The DCI is intended for anyone writing system performance monitoring or management tools. A correctly specified Data Capture Interface provides several benefits to the performance community. The first is that they will be able to write portable measurement applications because they will not have to adapt the application to each operating system variant and release. Another benefit is that the DCI will allow toolmakers to provide services beyond those that could be supported by the current state of metric acquisition. Also, by establishing a solid foundation, higher levels of standardisation, as described by the UMA, can be specified. Finally, DCI can become part of the lowest layers of the emerging effort to standardise distributed system management.


There are two classes of goals for the DCI. The first class consists of those goals that meet the needs of the performance community. The second class consists of those goals that must be met to satisfy requirements that the system imposes on any new interfaces.

The DCI application programming interface must meet the following goals to satisfy the needs of the performance community. (A detailed description of each goal follows this section.)


The addition and use of the DCI should not significantly alter the performance of an existing system.


Standardise the interface for retrieving performance data.


The DCI should be implementable on a wide variety of systems.


The DCI should allow for metric providers other than the operating system.


The DCI should have little or no inherent knowledge of the structure of the data being provided.


The DCI, while limiting its scope to metrics provided by a single system, must allow for an efficient multi-system measurement solution.


Both passive and interrupt driven metrics acquisition must be supported.


The DCI should allow for the possibility that metrics, such as configuration values, be modified by a properly privileged MAP. It is implementation defined whether such modification requests are honoured.

The following are requirements imposed by the current state of operating system software.


The interface should not preclude a secure implementation.


The interface should not preclude implementation on multiprocessor architectures.


Any textual information should be capable of supporting an internationalised implementation.


The interface should fit into a distributed environment.


The addition of any metrics acquisition subsystem should not noticeably affect the performance of the measured system. (Many performance tool builders assert that system performance should not be altered by more than 5% when there is measurement activity.) Although it is beyond this specification to stipulate a performance degradation figure, that figure belongs in an implementation's design specification, the performance goal does impose a requirement that the programming interfaces specified in this document be capable of being implemented in the most efficient manner possible on the target operating system.

Standardisation and Portability

The reason for these two goals stems from a desire to have this API be accepted as a standard for system metrics acquisition. The intent is to propagate the Data Capture Interface across a wide range of systems so that performance applications can themselves be ported to those systems. To do so, the specification of the programming interface cannot impose constraints which would make implementations difficult. An example of such a constraint would be a requirement that the entire DCI be implemented in either the system or user address space. Such a requirement unnecessarily limits the implementor's options, possibly precluding implementation on some systems, and would thus decrease DCI availability to the performance community.

## TASK REQUIREMENTS
In the passage above on the Data Capture Interface, condense the paragraph beginning "The reason for these two goals" into a short bulleted list that keeps its main facts. The material that follows is not needed for any of the work here.

## INFORMATION SHOWN
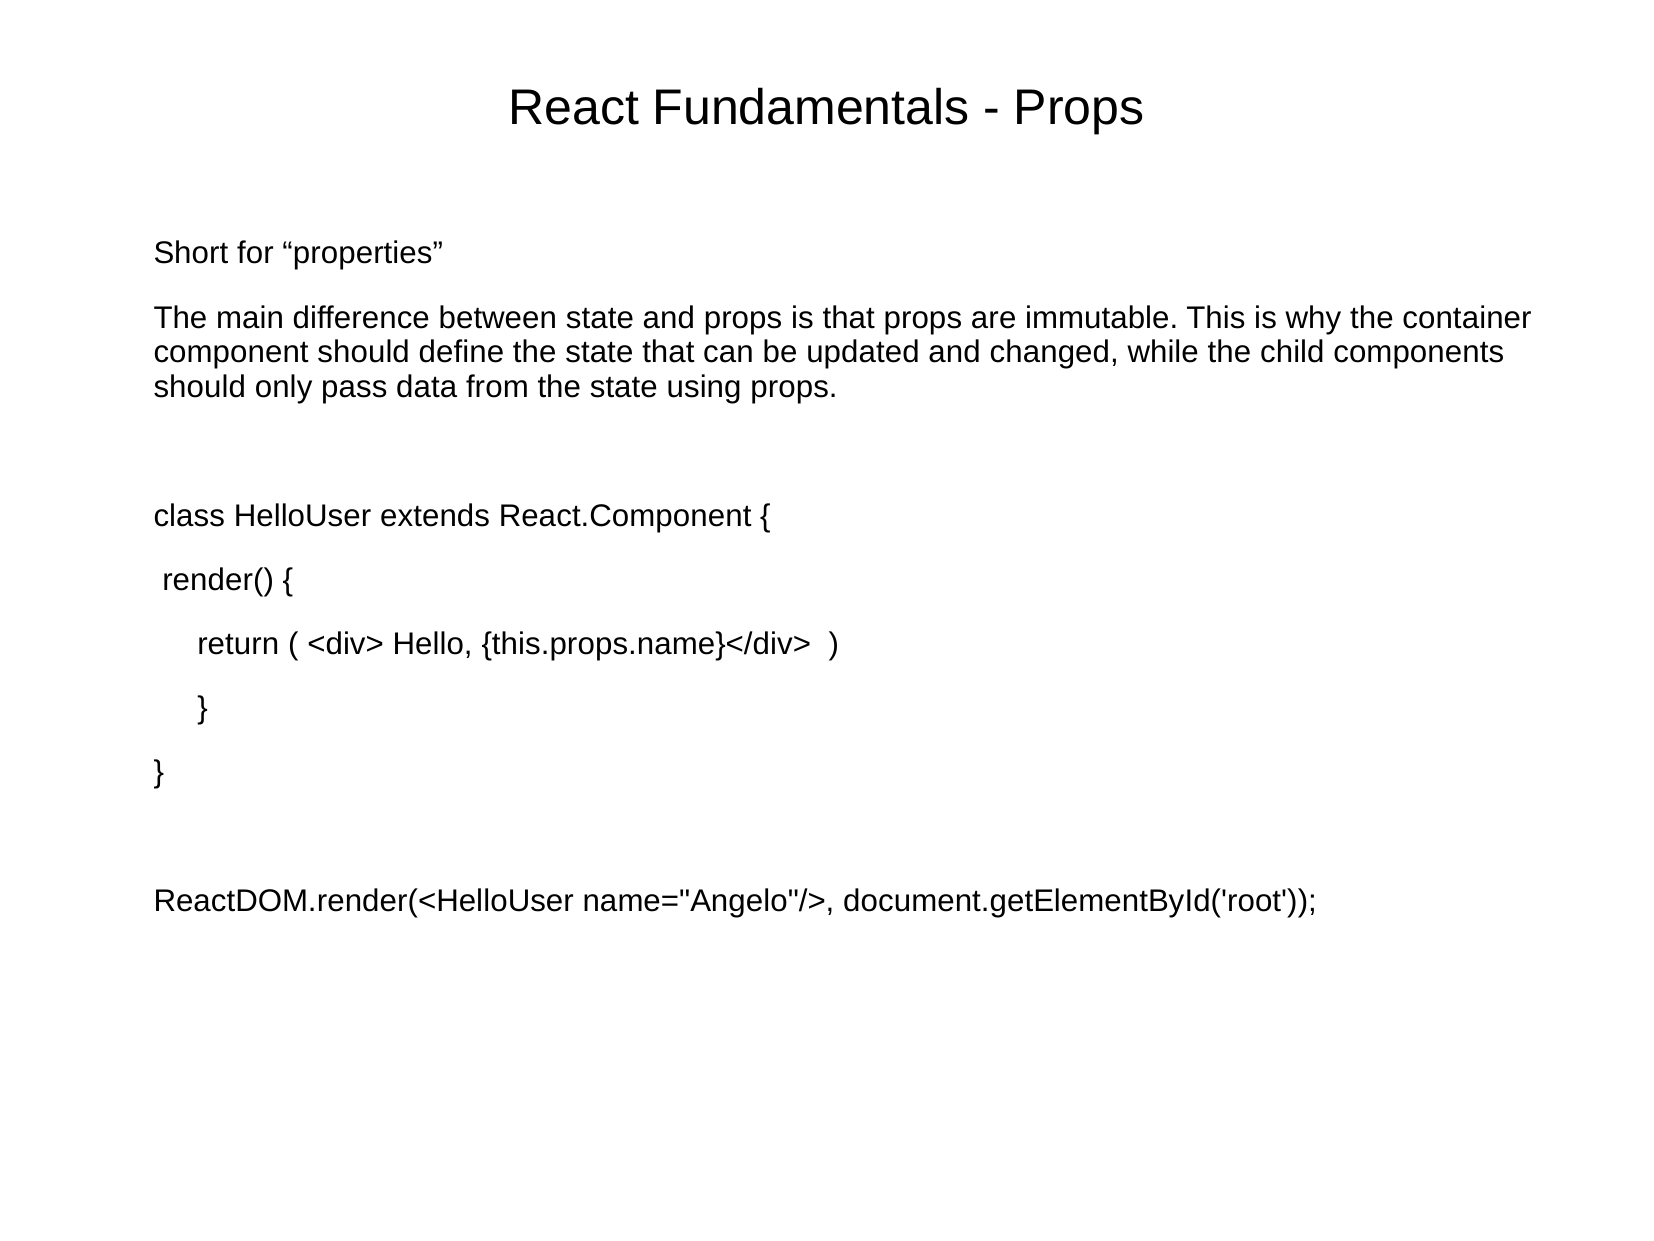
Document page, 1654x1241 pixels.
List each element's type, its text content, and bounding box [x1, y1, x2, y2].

list Short for “properties” The main difference between state and props is that props are immutable. This is why the container component should define the state that can be updated and changed, while the child components should only pass data from the state using props. class HelloUser extends React.Component { render() { return ( <div> Hello, {this.props.name}</div> ) } } ReactDOM.render(<HelloUser name="Angelo"/>, document.getElementById('root')); [82, 171, 1571, 1201]
title React Fundamentals - Props [82, 49, 1571, 166]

## THE SOLUTION
- The standardization and portability goals come from the wish to have this API accepted as a standard for system metrics acquisition.
- The aim is to spread the Data Capture Interface across many systems so that performance applications can be ported to them.
- The specification therefore cannot impose constraints that would make implementations difficult.
- One such constraint would be requiring the entire DCI to be implemented in either the system or the user address space.
- That requirement would needlessly limit implementors' options, possibly rule out implementation on some systems, and so reduce DCI availability to the performance community.